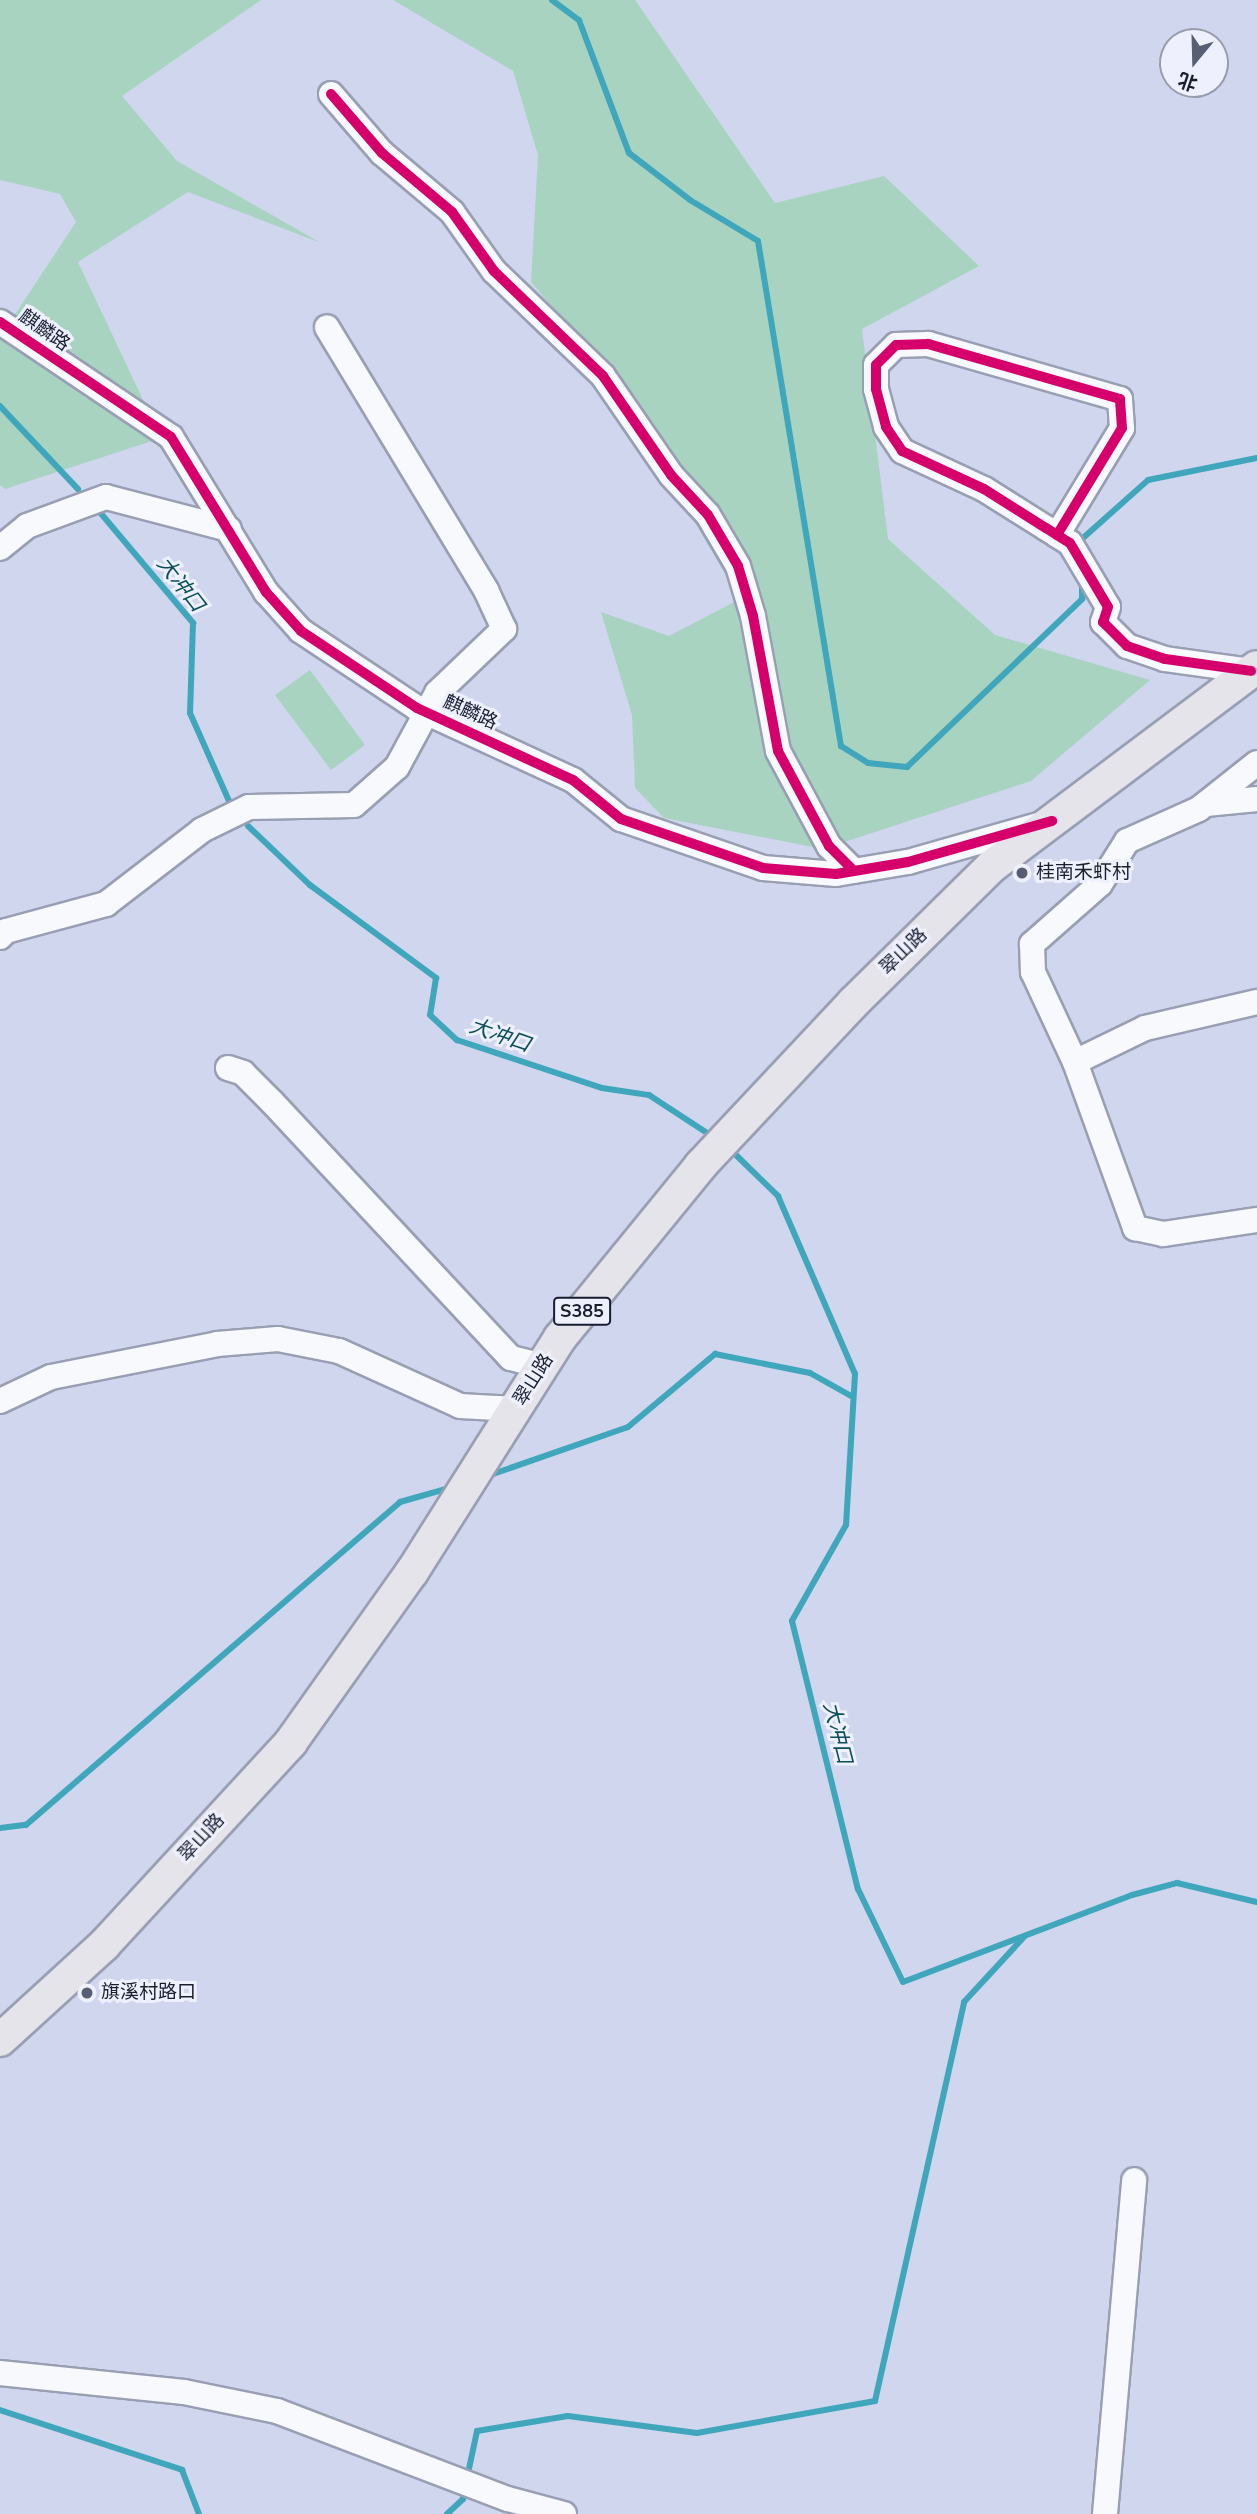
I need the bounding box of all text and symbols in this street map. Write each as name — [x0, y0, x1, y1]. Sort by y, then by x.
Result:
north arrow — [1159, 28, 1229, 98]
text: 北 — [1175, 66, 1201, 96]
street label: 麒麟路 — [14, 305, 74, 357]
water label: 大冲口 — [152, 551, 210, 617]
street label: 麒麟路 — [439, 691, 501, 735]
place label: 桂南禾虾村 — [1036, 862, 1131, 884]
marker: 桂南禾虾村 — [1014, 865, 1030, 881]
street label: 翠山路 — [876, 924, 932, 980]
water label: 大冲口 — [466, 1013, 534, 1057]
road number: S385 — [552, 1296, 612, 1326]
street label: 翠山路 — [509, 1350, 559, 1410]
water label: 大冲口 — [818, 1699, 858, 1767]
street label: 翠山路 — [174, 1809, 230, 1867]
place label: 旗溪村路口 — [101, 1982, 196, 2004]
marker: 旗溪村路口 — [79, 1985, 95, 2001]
◆ ◆ ◆ ◆ ◆ ◆ ◆
→ **WHAT THE TASK ASKS**: Transcribe all of the lines above exactly as given. The pictures stay out.

→ **YOUR RESPONSE**:
I need the bounding box of all text and symbols in this street map. Write each as name — [x0, y0, x1, y1]. Sort by y, then by x.
Result:
north arrow — [1159, 28, 1229, 98]
text: 北 — [1175, 66, 1201, 96]
street label: 麒麟路 — [14, 305, 74, 357]
water label: 大冲口 — [152, 551, 210, 617]
street label: 麒麟路 — [439, 691, 501, 735]
place label: 桂南禾虾村 — [1036, 862, 1131, 884]
marker: 桂南禾虾村 — [1014, 865, 1030, 881]
street label: 翠山路 — [876, 924, 932, 980]
water label: 大冲口 — [466, 1013, 534, 1057]
road number: S385 — [552, 1296, 612, 1326]
street label: 翠山路 — [509, 1350, 559, 1410]
water label: 大冲口 — [818, 1699, 858, 1767]
street label: 翠山路 — [174, 1809, 230, 1867]
place label: 旗溪村路口 — [101, 1982, 196, 2004]
marker: 旗溪村路口 — [79, 1985, 95, 2001]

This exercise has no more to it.